Ok. So not me and likely not you. But we have to understand that though it was "them", "thems is us". How close are you or me from being a negative headline? In the last month news broke about healthcare data compromised, bank accounts broken into, Twitter hacked using onMouseOver javascript to send you to your favorite porn site faster, Twitter had a password-stealing phishing scam hit many people including CNN anchor Rick Sanchez (though it was a rather amusing hack), Facebook had at least one notable issue, and the SCADA attack showed us how subtle, intense and intelligent pockets of the hacker community are. The SCADA one in particular causes me anxiety. Facebook, Twitter, etc...close your holes already and adjust with the zillions of people who are on your systems. Not that these were avoidable in every case, but keep being diligent on closing holes. If you are popular then you are a huge target.

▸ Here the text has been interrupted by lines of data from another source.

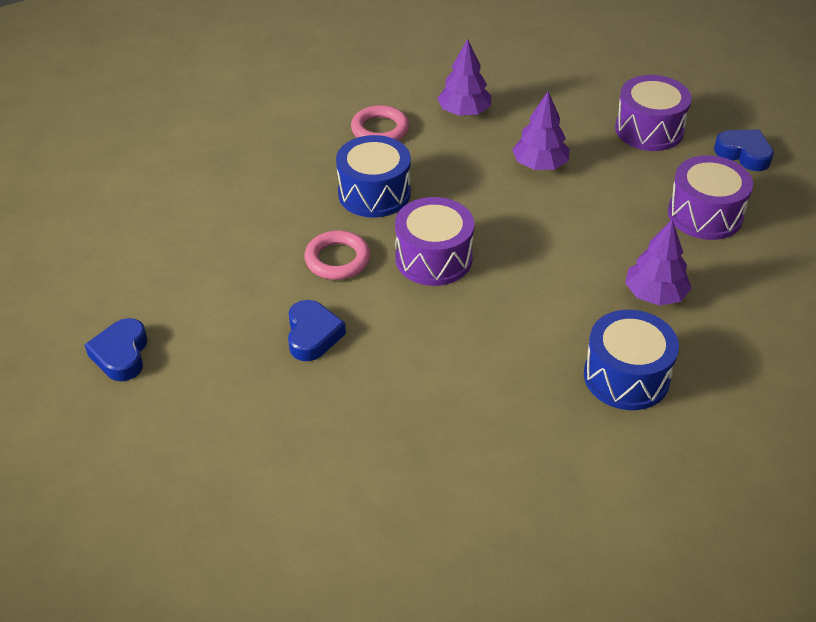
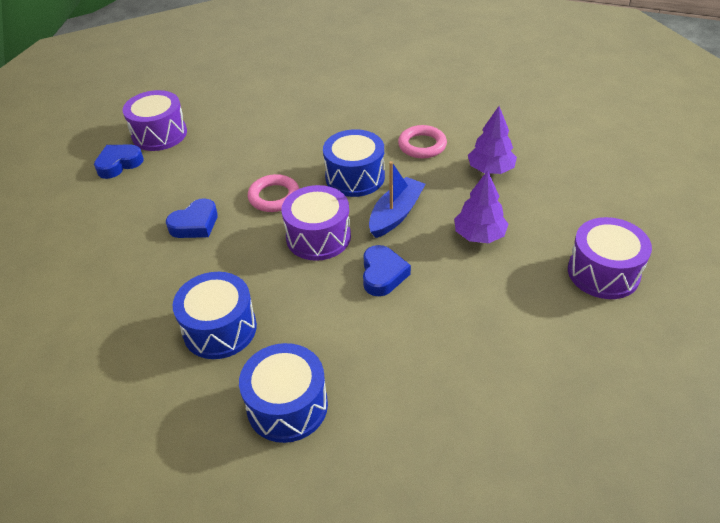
camera: 55 degrees right, 0 degrees up
purple tree [625,219,692,306] -> none
purple drum [668,155,753,240] -> purple drum moved to [123,90,187,151]
blue heart [714,129,774,171] -> blue heart moved to [363,245,411,296]
none -> blue drum [173,272,257,359]
none -> blue boat [369,161,426,238]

The SCADA one, however is different. Getting people to download a piece of software silently by just visiting a website, having your machine attack a single system in a concentrated effort, knocking that system down and still not being sure who attacked it...that to me is scary. Now, granted, where did it all start? Getting people to download software. They can either be silly enough to just surf to random sites where the software sits, or it is a good site that they go to that is silly enough to not close its holes. Again, Cross-Site Scripting and SQL Injection can really put the hurt on and allow lots of other attacks get the foothold they need to go forward.

Looking Forward

I don't like to look too far forward in this field. It is a lot harder to predict than general technology or programming. But this is so clear and getting clearer every day. What is happening is that hackers are looking more at the application layer and developers are lagging more than ever. As we educate the good guys, we point out our flaws to the bad guys. And frankly, they have more to gain in attacking than we do in defending. Defense costs money and if you do it right you have nothing to show for it. "Hey boss! I need a raise! Nothing has hit us for a year!" Uh, yeah. Unfortunately, if nothing has hit you, it could be you are really good at defending or that hackers just haven't given you the time of day yet.
I am predicting a higher use of CSRF and that is coming to pass. I am also predicting that we are just seeing the tip of the iceberg on successful, intelligent attacks. SCADA, though somewhat complicated and highly organized, wasn't all that difficult. We still have the easy holes to plug. Once we plug those, and I don't know that we ever will completely, they will be a few steps ahead of us, ready and waiting with more complex attacks. I'm a glass half full guy, really I am, but the state of software security has me wondering WHEN not IF a large full-scale attack will wipe out the internet for an extended period. The bad guys are already taking our money from our accounts, stealing data from our companies, attacking our systems and they already are doing it rather silently. They are growing in understanding and savvy. We aren't. We aren't. We aren't.
Our bosses still expect us to make our sites 100% secure (impossible), and they are not training the rank and file developer on security. "You are the security folks. I count on YOU." But we can't follow every developer and do code reviews...it isn't feasible. We are still building crappy software and sites full of holes. And if you aren't even sure what the holes are in your code, shame on you but you aren't alone. Let me know if I can help. I am willing to educate you, point you to awesome training materials and sites, look at your code, build something for you. It really is time to get off the sidelines.